While Indonesia-Singapore relations are much improved since that period of the 1960s, it does have its share of problems to be managed. Respected American scholar of Indonesia, the late Dr George McTurnan Kahin, wrote in 1964 while Konfrontasi was still ongoing, that episode of aggression towards its neighbours was the consequence of the "
powerful, self-righteous thrust of Indonesian nationalism" and the widespread belief that "
because of (the) country's size… it has a moral right to leadership". Time may have given a more sophisticated gloss to this attitude but has not essentially changed it.
This attitude lies, for example, behind the outrageous comments by some Indonesian ministers during the haze in June 2013 that Singapore should be grateful for the oxygen Indonesia provides; it is the reason why Indonesians think Singaporeans should take into account their interests and sensitivities without thinking it necessary to reciprocate.
Indonesians, Malaysians and Singaporeans need to understand this -- Singapore (with a population of 5 million and a GDP of US$276.5 billion with a 2012 defence budget of about US$9.7 billion) has no interest in seeing relations with any close neighbour, strained. To give you an idea of the size difference, our immediate neighbours have the following characteristics:-
(i) Indonesia is more a thousand times larger than Singapore in land size (with a population of 242 million and a GDP of US$878.2 billion, with a 2012 defence budget of about US$6.8 billion); and
(ii) Malaysia is more than 470 times larger than Singapore in land size (with a population of 29 million and a GDP of US$303.5 billion, with a 2012 defence budget of about US$4.7 billion).

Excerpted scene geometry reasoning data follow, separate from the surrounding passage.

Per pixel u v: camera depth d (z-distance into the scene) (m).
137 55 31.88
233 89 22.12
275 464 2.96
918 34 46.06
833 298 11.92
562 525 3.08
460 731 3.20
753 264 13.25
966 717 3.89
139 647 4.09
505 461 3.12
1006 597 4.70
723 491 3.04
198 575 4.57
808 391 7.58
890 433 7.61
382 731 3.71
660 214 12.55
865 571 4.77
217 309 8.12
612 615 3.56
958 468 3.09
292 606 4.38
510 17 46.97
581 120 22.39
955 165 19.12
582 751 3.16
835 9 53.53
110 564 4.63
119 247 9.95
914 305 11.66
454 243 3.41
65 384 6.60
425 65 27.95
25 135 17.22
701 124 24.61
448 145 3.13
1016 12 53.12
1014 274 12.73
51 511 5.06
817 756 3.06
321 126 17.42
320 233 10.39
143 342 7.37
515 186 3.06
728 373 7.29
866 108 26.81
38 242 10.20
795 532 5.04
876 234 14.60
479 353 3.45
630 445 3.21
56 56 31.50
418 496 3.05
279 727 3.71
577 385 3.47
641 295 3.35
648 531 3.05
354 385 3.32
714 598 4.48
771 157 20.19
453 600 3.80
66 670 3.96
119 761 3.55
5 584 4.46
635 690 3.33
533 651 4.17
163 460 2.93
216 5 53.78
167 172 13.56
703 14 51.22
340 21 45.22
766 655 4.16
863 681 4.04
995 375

I tend to think of Singapore's main battle tanks as a tool for persuasion (in the hard power tool kit of a state that is geographically disadvantaged). They help to persuade any ambitious neighbour that it is not in their interest to engage in overtly hostile acts that we will punish. And we believe that just bombing the capital and bases of an aggressor is not sufficient it itself to persuade the aggressor to cease hostilities. Main battle tanks (MBTs), serving as part of the SAF's ABGs in the Singapore Army Divisions provide military options for our leaders, should the need arise. As our defence minster recently noted, more powerful you are, the less enemies you have - that is why we don't need to think of our neighbours as our enemy - and how they think of us is their choice. On occasion we have been called a 'little red dot', by the Indonesians, which was intended as an insult. Instead of being insulted Singapore retailers now have a range of 'little red dot' merchandise for sale to tourists.
This is also why 'decisive' an important word in the SAF's mission - Singapore's MBTs will move out for war supported by a thousand other armoured vehicles in the first wave. IMO, it is very hard to be decisive in ground warfare without MBTs, as an important node, in the SAF's way of war.